Dr. Wendy WelchDr. Wendy Welch

DATE CHANGED DUE TO WEATHER --- This event has been rescheduled for Monday, March 26 from Wednesday, March 21.

On Monday, March 26, the WVU Tech Department of History, English, and Creative Arts will welcome notable writer Dr. Wendy Welch as she delivers the first Appalachian Writers’ Lecture. The event begins at 6:30 p.m. in Carter Hall.

Welch will cover her recent book “Fall or Fly: The Strangely Hopeful Story of Foster Care and Adoption in Appalachia.” The nonfiction work discusses foster care and adoption against the backdrop of the opioid epidemic in Appalachia. The book uses what Welch refers to as “storytelling journalism,” relying on interviews the author conducted with more than 60 social workers, parents and children from the region who have been impacted by the system.

WVU Tech English professor Dr. Douglas Terry organized the event as a way to connect students and the community with active writers and thinkers in Appalachia.

“Encouraging our writers is necessary to the social health of our region. Through the work of writers like Dr. Wendy Welch, we engage in the issues that comprise 21st century life in Appalachia – its hardships, its beauty and its history,” he said. 

For Welch, the lecture presents an opportunity for attendees to learn more about an often overlooked group of Appalachian people who are an integral part of the fabric of the region.

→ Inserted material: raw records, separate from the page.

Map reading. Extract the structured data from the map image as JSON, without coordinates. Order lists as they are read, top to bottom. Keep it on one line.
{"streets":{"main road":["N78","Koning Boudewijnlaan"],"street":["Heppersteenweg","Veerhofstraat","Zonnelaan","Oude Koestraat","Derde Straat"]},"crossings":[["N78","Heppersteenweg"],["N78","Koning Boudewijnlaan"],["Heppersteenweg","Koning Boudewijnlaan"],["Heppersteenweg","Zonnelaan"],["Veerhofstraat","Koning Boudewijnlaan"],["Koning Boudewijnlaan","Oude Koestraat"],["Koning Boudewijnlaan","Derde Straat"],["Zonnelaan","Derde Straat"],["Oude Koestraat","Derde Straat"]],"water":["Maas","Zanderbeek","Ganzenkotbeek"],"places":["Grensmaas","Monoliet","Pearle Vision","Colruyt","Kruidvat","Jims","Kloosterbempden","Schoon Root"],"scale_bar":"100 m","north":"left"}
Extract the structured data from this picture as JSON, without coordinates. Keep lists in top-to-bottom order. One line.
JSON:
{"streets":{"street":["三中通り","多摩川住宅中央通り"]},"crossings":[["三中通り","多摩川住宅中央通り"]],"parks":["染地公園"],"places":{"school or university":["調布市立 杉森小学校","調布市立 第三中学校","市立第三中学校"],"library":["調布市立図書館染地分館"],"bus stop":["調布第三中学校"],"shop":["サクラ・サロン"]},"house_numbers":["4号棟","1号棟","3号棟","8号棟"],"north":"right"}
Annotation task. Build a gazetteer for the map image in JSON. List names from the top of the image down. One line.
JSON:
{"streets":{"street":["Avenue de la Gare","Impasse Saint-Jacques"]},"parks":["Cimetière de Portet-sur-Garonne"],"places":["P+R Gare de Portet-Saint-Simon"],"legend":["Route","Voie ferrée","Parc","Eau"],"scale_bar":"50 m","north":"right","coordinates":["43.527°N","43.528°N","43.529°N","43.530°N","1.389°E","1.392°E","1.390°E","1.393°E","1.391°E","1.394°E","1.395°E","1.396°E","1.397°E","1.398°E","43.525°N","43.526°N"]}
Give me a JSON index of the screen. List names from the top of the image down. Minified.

“There has never been a more important time for people in Southern West Virginia to understand what is happening in foster care because of the opioid crisis. While it is not all doom and gloom, there are serious implications for everyone. Foster care worker, friend, neighbor, bystander: we are all in this together,” she said.

That sense of community and social awareness creates a unique lens through which to explore the environment of addiction and child welfare in Appalachia.

“Dr. Welch’s lecture provides a forum for addressing the opioid epidemic, the impact of which touches everyone in the region,” said Dr. Terry.

“Her lecture will equip students with a better understanding of how the epidemic affects people’s lives in Appalachia. Grasping the complexity of the opioid epidemic is vital for Tech’s students, as they are Appalachia’s future. Additionally, her lecture will demonstrate the centrality of writing and research in furthering knowledge on essential social issues,” he said.

Welch, who runs a bookstore alongside her husband Jack Beck, resides in Big Stone Gap, Virginia. She has written numerous books and is the Executive Director of the Graduate Medical Education Consortium in Southwest Virginia. She holds a master’s degree in education and a Ph.D. in ethnography. As the 2018 New River Gorge Winter Writer-in-Residence, she has spent the last three months living and writing in Fayetteville, West Virginia.

The event is free and open to the public. Attendees will enjoy light refreshments and have an opportunity to meet the author. The lecture is funded by the WVU Tech Convocations Committee.